The next day, they took the MiG up. Menitsky insisted on handling the takeoff and landing, but Phillips said he got to perform vertical and horizontal rolls, the loop and some high-speed turns.

"The Russians said I was the oldest guy ever to fly a MiG."

As for flying at an estimated 1,000 mph, Phillips smiled and said, "The paper in Cleveland said it was faster, but I'm estimating it was not. I'd say about 1,000. The truth is, I was too busy concentrating on what I was doing to spend too much time looking at the panel. Anyway, it's in kilometers. I was concen-trating on not getting sick because a reporter who went up before I did lasted just six minutes. And I was also concentrating on the maneuvers."

After the flight, Menitsky gave Phillips a MiG arm patch and Russian flyer's cap with medallion. Phillips gave Menitsky an old Navy flight jacket.

Newcomb, a former Navy pilot himself worked out the opportunity for American civilians to fly the MiGs because it "helped toward the Russians' expenses, which were running about $100,000 a day."

He added "The main thing was the air show itself, and the ticket sales. But when we found out some former military pilots wanted to fly, we saw that as a means of a fund-raiser to also help offset the foreign visitors' expenses."

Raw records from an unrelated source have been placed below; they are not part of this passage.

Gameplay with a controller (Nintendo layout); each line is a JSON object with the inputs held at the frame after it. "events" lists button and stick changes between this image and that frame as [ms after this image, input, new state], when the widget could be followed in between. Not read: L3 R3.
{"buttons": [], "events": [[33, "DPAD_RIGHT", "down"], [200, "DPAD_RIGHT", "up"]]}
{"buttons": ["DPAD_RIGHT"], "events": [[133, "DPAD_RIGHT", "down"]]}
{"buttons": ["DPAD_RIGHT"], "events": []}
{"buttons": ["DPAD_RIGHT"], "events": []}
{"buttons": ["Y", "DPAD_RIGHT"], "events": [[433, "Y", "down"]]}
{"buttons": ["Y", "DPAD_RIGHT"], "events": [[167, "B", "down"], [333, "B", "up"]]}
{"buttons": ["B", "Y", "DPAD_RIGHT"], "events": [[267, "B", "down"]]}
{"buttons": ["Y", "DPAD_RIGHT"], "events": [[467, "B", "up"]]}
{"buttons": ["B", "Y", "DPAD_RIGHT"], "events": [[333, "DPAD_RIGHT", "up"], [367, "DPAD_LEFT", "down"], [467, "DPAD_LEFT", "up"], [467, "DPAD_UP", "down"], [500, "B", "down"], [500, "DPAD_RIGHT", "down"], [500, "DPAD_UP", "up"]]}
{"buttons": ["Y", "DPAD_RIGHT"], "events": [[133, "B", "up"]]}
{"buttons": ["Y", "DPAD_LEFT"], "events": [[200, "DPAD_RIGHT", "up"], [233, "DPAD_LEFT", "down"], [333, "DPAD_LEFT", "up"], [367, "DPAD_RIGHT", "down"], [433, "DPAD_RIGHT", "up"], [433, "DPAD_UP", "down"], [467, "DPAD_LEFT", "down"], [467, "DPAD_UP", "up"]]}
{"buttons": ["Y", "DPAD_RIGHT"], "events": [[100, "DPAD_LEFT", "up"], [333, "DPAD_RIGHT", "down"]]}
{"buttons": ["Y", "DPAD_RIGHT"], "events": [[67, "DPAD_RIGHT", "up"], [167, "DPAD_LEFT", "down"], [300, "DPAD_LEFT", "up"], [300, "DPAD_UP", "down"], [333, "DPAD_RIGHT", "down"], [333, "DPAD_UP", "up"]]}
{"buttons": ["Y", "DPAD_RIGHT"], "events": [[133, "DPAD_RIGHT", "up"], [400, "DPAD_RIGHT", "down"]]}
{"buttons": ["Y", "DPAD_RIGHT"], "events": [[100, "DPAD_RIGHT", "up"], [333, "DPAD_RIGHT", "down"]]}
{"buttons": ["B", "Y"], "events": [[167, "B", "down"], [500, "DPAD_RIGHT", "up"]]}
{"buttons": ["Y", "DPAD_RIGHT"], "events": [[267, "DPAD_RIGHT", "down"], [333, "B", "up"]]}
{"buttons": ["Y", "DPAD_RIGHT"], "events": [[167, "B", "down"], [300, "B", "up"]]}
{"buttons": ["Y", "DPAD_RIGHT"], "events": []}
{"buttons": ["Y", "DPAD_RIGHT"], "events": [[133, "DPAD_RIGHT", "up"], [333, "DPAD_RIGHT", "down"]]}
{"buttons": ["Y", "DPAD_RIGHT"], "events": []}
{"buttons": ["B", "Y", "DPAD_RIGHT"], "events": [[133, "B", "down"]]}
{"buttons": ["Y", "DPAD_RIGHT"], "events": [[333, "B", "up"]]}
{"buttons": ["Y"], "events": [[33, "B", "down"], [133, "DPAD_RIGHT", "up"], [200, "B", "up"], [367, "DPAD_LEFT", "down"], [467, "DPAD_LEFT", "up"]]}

In addition to Phillips, two Ohio business men, also former military pilots, got chances to fly the MiGs by agreeing to make contribution toward expenses of the tour. Phillips said he gladly contributed "over $5,000" for the experience.

Howard is so energetic that he was a delight to work with," Newcomb said. "There was really great rapport between him and Menitsky. 


Flying Midshipman and the MiG-29
(Letter to Editor, ‘Mail Buoy,’ “Wings of Gold,” fall 1993)

When I flew the MiG-29 three years ago, it was an interesting news item. I was one of the first few and at age 65 definitely the oldest. Today, however, the Russian nation has collapsed and almost anyone willing to part with some sizeable cash can fly the airplane. I was recently offered (and I'm sure lots of others were included) a chance to fly to Russia and visit their super secret Air Base at Zhukovsky. At the Air Base I would have the opportunity to fly with Russian pilots, simulated attack strikes on military training flights. The Russian hunger for hard currency has prompted this opportunity. In addition to the MiG-29, the Russians are willing to let pilots fly their latest Sukhoi S. V. 27. What will it cost? Only $8,000 per hour with a minimum floor of $20,000.

You are not allowed to take-off or land, but you can follow the pilot with "hands on." Once airborne, your own flying capabilities are the only limitations. You do get to fly with Russia's very best test pilots: Evgeny Frolov, Igor Votinsev, Valery Menistky and Victor Pugachev, all Russian heroes with the similar popularity of our Chuck Yeager.

Now that it has become so commercialized and so non-exclusive, I really don't think it deserves an article in Wings of Gold.

My purpose in writing was just to add another plane to the types flown by the Flying Midshipmen.

/s/ Howard E. Phillips

Mr. Phillips had written Wings of Gold about his interesting MiG-29 experience.



Howard E Phillips
1700 North Highland Road
Suite 302
Pittsburgh, PA 15241

[January 2013]

Dear Lou,

Thank you for the [2012 Christmas] greetings. Sorry I'm so late, but I have had some good times.

I don't think I will ever forget our time at OTTUMWA. You have been very good in keeping in touch with some of our groups. I'm always glad to hear from you. If I can be of any help or if any of our friends are in need, let me know.